● **OBJECTIVE**
Copy out the rows from the line with "collectors: C. Dodge" to the line with "collectors: E. H. Walker", keeping every character as it appears below.

● **MATERIAL FOR THE TASK**
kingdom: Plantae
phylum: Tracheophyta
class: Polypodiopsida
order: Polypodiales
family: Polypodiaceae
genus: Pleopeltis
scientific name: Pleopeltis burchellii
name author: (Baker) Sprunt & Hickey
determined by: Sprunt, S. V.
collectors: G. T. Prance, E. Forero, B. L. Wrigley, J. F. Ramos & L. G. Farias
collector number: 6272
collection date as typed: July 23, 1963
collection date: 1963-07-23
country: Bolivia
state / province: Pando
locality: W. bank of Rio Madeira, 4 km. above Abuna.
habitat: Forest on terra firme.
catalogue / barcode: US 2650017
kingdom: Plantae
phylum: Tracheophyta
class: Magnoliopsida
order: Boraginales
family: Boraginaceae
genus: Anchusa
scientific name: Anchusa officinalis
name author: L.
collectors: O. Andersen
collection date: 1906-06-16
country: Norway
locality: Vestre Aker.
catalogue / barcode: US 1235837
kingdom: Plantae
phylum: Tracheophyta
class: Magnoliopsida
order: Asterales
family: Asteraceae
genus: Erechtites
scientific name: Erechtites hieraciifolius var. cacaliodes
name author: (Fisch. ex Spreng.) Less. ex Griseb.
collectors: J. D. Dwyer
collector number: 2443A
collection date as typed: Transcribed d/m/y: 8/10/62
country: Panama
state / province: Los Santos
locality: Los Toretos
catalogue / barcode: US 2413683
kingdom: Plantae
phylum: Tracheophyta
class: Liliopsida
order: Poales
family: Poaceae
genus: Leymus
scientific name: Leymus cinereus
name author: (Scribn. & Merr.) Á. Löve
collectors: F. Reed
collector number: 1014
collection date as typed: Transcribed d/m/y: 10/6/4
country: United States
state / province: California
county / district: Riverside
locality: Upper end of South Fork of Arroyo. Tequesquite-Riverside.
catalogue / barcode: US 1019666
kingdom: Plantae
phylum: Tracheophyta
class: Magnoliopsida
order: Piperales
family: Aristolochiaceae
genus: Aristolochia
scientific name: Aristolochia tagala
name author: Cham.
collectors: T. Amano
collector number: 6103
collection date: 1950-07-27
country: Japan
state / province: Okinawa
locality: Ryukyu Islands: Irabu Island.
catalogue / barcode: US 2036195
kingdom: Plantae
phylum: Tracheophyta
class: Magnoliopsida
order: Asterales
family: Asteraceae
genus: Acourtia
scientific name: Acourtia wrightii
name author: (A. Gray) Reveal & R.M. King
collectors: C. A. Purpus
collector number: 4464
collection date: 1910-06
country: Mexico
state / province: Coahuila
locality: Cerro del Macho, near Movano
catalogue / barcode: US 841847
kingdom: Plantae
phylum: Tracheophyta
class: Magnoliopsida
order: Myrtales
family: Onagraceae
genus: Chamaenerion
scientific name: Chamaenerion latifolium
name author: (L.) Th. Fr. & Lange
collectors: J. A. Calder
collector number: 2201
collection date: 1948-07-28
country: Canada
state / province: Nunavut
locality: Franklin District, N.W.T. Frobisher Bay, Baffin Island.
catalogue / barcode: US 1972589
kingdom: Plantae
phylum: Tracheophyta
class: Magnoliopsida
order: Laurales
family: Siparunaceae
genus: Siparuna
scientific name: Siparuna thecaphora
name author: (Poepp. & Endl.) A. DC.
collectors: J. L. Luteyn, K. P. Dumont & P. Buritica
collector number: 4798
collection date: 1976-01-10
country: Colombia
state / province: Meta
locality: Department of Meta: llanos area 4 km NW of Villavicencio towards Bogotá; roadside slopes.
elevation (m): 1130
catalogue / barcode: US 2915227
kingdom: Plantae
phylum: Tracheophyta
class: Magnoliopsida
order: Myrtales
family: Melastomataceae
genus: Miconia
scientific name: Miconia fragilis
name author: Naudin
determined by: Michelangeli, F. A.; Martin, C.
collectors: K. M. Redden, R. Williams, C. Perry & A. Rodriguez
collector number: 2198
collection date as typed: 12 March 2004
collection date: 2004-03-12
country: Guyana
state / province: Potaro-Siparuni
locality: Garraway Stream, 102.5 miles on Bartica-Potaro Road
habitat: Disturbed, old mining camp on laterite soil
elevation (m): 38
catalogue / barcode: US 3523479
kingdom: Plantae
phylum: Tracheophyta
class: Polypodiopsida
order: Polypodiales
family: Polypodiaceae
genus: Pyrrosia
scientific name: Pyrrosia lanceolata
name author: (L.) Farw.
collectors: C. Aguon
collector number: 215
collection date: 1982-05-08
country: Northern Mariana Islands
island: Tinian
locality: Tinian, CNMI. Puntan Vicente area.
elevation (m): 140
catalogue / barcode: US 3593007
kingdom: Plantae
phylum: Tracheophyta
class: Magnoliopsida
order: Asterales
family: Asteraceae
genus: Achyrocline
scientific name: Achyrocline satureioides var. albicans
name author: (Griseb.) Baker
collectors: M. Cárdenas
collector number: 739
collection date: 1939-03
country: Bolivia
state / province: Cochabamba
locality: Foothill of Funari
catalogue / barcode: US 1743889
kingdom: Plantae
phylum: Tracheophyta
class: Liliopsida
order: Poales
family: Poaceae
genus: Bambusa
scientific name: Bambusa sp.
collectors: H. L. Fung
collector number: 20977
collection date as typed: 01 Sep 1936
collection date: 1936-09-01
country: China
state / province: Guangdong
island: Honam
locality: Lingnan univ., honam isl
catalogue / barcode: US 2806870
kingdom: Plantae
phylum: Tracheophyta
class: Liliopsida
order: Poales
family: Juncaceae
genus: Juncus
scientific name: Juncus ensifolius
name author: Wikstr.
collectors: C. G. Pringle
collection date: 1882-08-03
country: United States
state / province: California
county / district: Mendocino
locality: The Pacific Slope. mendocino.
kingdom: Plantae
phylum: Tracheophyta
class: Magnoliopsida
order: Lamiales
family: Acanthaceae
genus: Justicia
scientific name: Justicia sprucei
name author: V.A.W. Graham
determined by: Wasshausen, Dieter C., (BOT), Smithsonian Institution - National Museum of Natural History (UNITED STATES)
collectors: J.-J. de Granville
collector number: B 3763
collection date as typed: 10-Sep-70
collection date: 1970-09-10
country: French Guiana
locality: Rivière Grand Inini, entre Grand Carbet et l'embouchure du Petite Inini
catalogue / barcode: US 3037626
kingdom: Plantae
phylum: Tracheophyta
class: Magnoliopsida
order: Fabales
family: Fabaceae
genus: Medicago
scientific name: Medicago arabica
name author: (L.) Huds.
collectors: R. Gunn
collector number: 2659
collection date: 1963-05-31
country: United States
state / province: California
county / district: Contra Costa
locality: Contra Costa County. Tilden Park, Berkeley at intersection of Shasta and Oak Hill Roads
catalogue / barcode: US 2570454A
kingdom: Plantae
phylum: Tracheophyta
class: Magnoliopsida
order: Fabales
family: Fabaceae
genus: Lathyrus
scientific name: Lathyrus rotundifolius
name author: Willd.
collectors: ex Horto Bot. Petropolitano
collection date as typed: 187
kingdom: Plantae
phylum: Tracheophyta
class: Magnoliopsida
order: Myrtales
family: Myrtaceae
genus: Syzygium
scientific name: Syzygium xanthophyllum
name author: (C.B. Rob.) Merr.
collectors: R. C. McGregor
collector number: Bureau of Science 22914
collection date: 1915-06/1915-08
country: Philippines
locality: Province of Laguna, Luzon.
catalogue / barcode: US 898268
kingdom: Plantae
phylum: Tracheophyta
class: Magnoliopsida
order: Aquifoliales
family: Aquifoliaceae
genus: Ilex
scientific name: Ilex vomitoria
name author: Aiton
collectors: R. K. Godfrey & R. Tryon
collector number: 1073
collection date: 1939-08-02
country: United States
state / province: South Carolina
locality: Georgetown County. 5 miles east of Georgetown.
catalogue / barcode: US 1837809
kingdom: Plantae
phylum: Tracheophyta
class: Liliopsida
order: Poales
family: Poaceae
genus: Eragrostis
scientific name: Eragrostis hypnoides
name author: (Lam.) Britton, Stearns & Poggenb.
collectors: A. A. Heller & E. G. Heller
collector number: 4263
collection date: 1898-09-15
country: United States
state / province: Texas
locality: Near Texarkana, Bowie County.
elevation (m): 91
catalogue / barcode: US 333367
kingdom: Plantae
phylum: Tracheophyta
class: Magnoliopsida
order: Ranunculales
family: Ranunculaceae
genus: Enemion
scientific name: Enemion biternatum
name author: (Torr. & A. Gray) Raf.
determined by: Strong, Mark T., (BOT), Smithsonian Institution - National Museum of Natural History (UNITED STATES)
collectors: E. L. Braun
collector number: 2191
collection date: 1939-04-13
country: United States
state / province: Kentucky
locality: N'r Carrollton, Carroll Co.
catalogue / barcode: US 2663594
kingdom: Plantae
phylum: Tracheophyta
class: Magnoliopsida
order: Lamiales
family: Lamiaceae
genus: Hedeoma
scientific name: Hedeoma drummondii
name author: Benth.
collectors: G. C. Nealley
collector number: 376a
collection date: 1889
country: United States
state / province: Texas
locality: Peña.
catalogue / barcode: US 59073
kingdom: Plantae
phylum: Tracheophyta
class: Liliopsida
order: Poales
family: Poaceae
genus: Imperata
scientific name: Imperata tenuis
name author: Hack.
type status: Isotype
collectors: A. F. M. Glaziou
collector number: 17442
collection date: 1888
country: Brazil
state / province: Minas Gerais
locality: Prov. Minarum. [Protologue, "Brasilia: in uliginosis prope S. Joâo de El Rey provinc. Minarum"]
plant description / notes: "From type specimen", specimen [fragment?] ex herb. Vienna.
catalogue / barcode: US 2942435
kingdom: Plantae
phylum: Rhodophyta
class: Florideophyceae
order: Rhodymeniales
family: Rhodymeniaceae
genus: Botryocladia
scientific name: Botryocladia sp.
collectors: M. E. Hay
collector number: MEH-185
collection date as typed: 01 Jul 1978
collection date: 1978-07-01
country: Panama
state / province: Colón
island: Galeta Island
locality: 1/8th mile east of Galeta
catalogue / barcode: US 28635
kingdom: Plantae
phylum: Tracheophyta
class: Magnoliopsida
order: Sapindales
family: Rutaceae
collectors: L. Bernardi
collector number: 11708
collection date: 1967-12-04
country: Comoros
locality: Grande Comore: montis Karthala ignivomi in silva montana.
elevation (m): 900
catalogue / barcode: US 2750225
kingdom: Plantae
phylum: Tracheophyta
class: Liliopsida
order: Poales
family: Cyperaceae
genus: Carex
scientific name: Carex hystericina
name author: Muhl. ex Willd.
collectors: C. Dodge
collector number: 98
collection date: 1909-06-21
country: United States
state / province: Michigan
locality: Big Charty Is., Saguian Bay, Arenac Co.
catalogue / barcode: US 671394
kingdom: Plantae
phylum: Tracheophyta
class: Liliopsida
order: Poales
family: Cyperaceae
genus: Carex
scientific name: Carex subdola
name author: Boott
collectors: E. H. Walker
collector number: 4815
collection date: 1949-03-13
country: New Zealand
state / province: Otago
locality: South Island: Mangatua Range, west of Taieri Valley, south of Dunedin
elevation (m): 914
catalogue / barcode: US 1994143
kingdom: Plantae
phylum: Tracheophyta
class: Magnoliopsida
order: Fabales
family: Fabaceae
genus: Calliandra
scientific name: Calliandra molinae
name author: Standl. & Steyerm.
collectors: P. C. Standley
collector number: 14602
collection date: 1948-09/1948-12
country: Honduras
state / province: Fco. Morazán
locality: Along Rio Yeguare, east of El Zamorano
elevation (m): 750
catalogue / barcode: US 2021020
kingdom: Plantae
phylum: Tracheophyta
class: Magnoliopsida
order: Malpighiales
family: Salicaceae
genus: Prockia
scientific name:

● **RESPONSE TO THIS EXERCISE**
collectors: C. Dodge
collector number: 98
collection date: 1909-06-21
country: United States
state / province: Michigan
locality: Big Charty Is., Saguian Bay, Arenac Co.
catalogue / barcode: US 671394
kingdom: Plantae
phylum: Tracheophyta
class: Liliopsida
order: Poales
family: Cyperaceae
genus: Carex
scientific name: Carex subdola
name author: Boott
collectors: E. H. Walker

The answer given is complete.